The Learned Chief Magistrate did not make any reference to the true Count No. 2 aforesaid and she did not make any finding and/or determination in respect thereof. As a result, I do hereby find that indeed the Learned Chief Magistrate convicted the Appellant on a wrong Charge Sheet, namely, the earlier Charge Sheet which was substituted on 4th March, 2003.
I therefore do hereby hold that the Appellant was convicted on the wrong Charge Sheet and one which had been abandoned by the prosecution and with leave of the Court substituted. The said former Charge Sheet was invalid and could not be proceeded upon in the trial. The Appellant could also not be convicted on such incompetent and invalid Charge Sheet.
The effect of the foregoing was that the trial was flawed resulting into a mistrial. The conviction of the Appellant and subsequent sentence are illegal, null and void. The Appellant had pleaded not guilty to the three Counts in the substituted Charge Sheet yet he was convicted on an abandoned and replaced one. In the light of the foregoing, there is no need for this Court to delve into and/or consider the other four grounds of appeal.

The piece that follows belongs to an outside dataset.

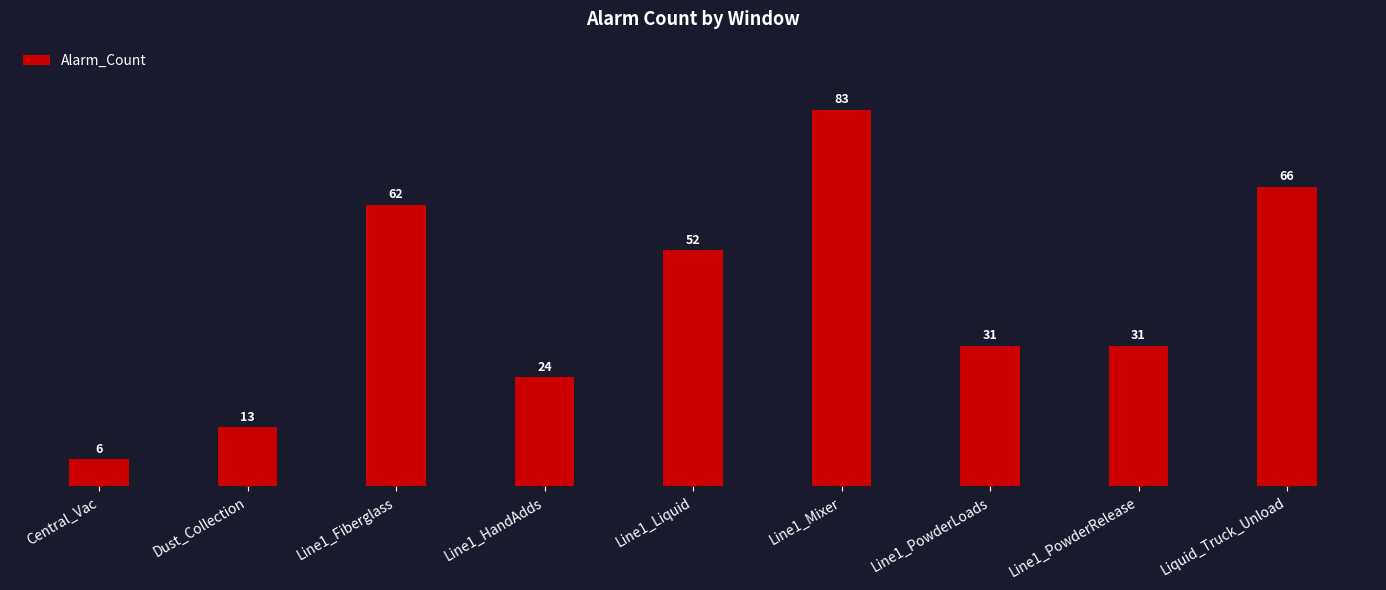

Reading left to right, transcribe all the data shown in this chart.

6	13	62	24	52	83	31	31	66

At this Court’s own instance and in exercise of the Court’s jurisdiction, power and discretion under Section 354 of the Criminal Procedure Code, I considered whether this is an appropriate case for re-trial. The Appellant was arraigned in Court on 15th October, 2002 which is over 4½ years ago. If there is an order for retrial, there is no guarantee that re-trial will take a shorter period. In my view a re-trial in the circumstances of this case would violate the Appellant’s right to a fair and speedy trial as provided by the Constitution. The error was by the trial Court and the Appellant had no hand in it. I see no reason why he should undergo another long period of anxiety and burden in all ways. He dutifully submitted himself to the lawful process of meeting the charges against him and it would be unfair, unjust and unconscionable to suffer the rigours of a new trial for reasons not attributable to him.
I have also considered that the Appellant has been illegally incarcerated and denied his liberty for the last 10 months.
I therefore do hereby allow the Appeal herein, quash the conviction and set aside the sentence. The Appellant shall be released forthwith from prison custody unless otherwise lawfully held.
DATED AND DELIVERED AT ELDORET ON THIS 8TH DAY OF JUNE, 2007.